Kenya’s big non-working age group raises dependency rate

Workers at a textile factory in Athi River. Kenya has East Africa’s highest unemployment rate. FILE PHOTO | NMG
Workers at a textile factory in Athi River. Kenya has East Africa’s highest unemployment rate. FILE PHOTO | NMG 

Four in every five Kenyans are in the non-working age group, in what continues to pile pressure on the small working population in a country that leads the region in unemployment levels.

The World Economic Forum, whose annual meeting is ongoing in Davos, Switzerland, says that Kenya’s dependency ratio stands at 80.9 per cent. This is mostly due to a bulging youthful population that has not reached working age.

It terms the non-working demographic as those under 15 years and those over 65 years.

Kenya’s 80.9 per cent dependency level is high by world standards but pales in comparison to its neighbours like Uganda which has the highest dependency ratio in the world at 102.3 per cent.

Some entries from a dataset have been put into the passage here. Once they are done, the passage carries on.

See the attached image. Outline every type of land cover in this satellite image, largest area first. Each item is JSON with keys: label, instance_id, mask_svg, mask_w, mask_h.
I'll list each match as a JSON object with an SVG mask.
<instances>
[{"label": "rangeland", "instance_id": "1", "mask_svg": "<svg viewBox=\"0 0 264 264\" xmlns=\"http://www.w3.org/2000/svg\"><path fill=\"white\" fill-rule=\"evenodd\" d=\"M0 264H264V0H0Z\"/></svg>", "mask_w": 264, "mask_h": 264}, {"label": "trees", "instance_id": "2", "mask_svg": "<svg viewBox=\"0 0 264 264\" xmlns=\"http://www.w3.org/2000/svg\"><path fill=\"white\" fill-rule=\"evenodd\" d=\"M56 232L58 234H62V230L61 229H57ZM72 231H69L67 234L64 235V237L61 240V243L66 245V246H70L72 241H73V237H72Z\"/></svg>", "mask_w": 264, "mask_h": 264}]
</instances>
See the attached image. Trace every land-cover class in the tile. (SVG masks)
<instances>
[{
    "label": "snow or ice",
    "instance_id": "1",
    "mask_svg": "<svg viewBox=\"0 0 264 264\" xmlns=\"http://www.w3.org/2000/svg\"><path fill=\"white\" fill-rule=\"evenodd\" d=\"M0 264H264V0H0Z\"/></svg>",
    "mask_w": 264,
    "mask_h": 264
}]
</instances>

Tanzania’s stands at 93.8 per cent, equivalent to nine dependents out of every 10 workers while Rwanda’s is 78.1 per cent, the lowest in the region.

Kenya, however, has the region’s highest unemployment rate, according to a last year’s report by the United Nations, meaning not all in the working-age group have jobs.

This means only a fraction of the working age population is forced to take care of the very young and the elderly as well as the unemployed adults, mostly fresh graduates.

The UN report says 39.1 per cent of the Kenyan population of working age are unemployed compared to Tanzania’s 24 per cent, Uganda’s 18.1 per cent and Rwanda’s 17.1 per cent.

The small working population is also hard pressed to pay for the pensions of retirees.

Treasury documents indicate that public pension bill is set to rise 29.1 per cent to Sh71.8 billion in the current financial year ending June. This marks the start of a series of sharp increments that will see taxpayers fork out Sh104.4 billion in 2019/20 to keep retired civil servants comfortable in old age.

The bill has continued to grow despite the decision eight years ago to raise the retirement age from 55 to 60 years.

The move was meant to slow down the number of retirees entering the pension pool and offer the government some headroom to set up a contributory pension scheme.

Dependency in Nigeria, the largest economy in Africa, is 87 per cent and 52 per cent in South Africa, according to the World Economic Forum report.